Gamma Eridani has been defined as a standard star for the spectral class M0III-IIIb. It is a red giant on the asymptotic giant branch, fusing hydrogen and helium in separate shells outside its core. Observations published in 1960 showed it to vary in brightness by a few hundredths of a magnitude. In 1977, it was officially listed as a variable star in the General Catalogue of Variable Stars although the class of variable is uncertain.

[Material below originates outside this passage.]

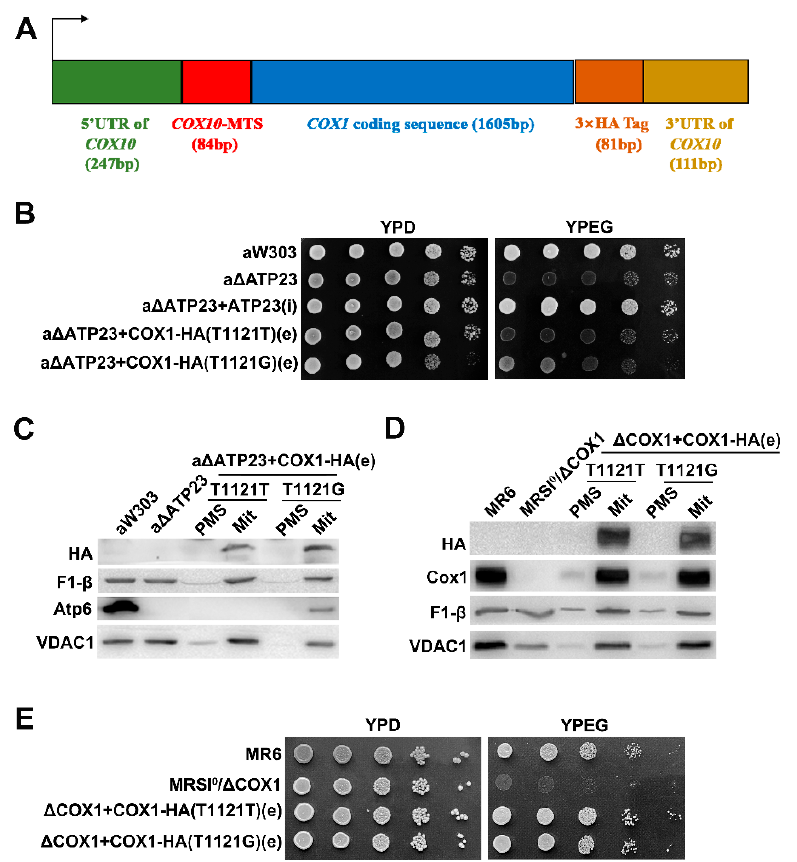
Figure 3. Verification of the suppressor by transformation of exogenous hybrid COX1 construct in atp23 null mutant. ( A ) Diagram of a hybrid COX1-HA plasmid construct. ( B ) Growth of atp23 null mutant transformed with a hybrid COX1-HA construct plasmid on YPD and YPEG medium. aW303 and aATP23 + ATP23(i) were used as positive controls. ( C ) Western-blot analysis of localization of Cox1-HA protein (visualized by antibody against HA), mitochondrial β subunit of F 1 and Atp6 of Fo. Mitochondria (Mit) and the postmitochondrial supernatant fraction (PMS) consisting mainly of cytosolic proteins were prepared from same strains shown in ( B ) except strain aATP23 + ATP23(i). Samples of mitochondria and PMS containing 40 µ g protein were analyzed. ( D ) Western-blot analysis of the localization of Cox1-HA protein (visualized by antibody against HA and anti-Cox1), and mitochondrial β subunit of F 1 . Mitochondria (Mit) and post-mitochondrial supernatant fraction (PMS) were prepared from cox1 null mutant transformed with hybrid COX1-HA construct plasmid. Samples of mitochondria and PMS containing 40 μ g protein were analyzed. ( E ) Growth of cox1 null mutant transformed with hybrid COX1-HA construct plasmid on YPD and YPEG medium. MR6 was used as a positive control.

The Gaia EDR3 data identified a comoving 0.1 solar mass companion star of Gamma Eridani, at a projected separation of 1000 AU. It is likely that there is an additional red dwarf companion that at a distance within 50 AU, too close to resolve from the primary.

== Nomenclature ==
Gamma Eridani is the star's Bayer designation. It has the traditional name Zaurak, alternatively spelled Zaurac, which is one of the Arabic words for 'boat'. In 2016, the International Astronomical Union organized a Working Group on Star Names (WGSN) to catalog and standardize proper names for stars. The WGSN's first bulletin of July 2016 included a table of the first two batches of names approved by the WGSN; which included Zaurak for this star.

In Chinese, 天苑 (Tiān Yuàn), meaning Celestial Meadows, refers to an asterism consisting of γ Eridani, δ Eridani, π Eridani, ε Eridani, ζ Eridani, η Eridani, π Ceti, τ^{1} Eridani, τ^{2} Eridani, τ^{3} Eridani, τ^{4} Eridani, τ^{5} Eridani, τ^{6} Eridani, τ^{7} Eridani, τ^{8} Eridani and τ^{9} Eridani. Consequently, the Chinese name for γ Eridani itself is 天苑一 (Tiān Yuàn yī, the First [Star] of Celestial Meadows.)

USS Zaurak (AK-117) was a United States Navy Crater class cargo ship named after the star.